== WHAT THIS TASK INVOLVES ==
Retype the line with "225 215 86.2" in it, then each line after it to the end of the data, word for word.

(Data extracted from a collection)
'''

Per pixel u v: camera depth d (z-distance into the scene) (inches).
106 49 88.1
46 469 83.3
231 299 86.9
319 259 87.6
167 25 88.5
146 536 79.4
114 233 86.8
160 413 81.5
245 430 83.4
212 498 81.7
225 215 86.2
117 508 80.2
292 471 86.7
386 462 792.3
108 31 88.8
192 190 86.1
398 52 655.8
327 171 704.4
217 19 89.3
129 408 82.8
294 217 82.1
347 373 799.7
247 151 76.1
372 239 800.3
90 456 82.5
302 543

'''

== RESPONSE BOX ==
225 215 86.2
117 508 80.2
292 471 86.7
386 462 792.3
108 31 88.8
192 190 86.1
398 52 655.8
327 171 704.4
217 19 89.3
129 408 82.8
294 217 82.1
347 373 799.7
247 151 76.1
372 239 800.3
90 456 82.5
302 543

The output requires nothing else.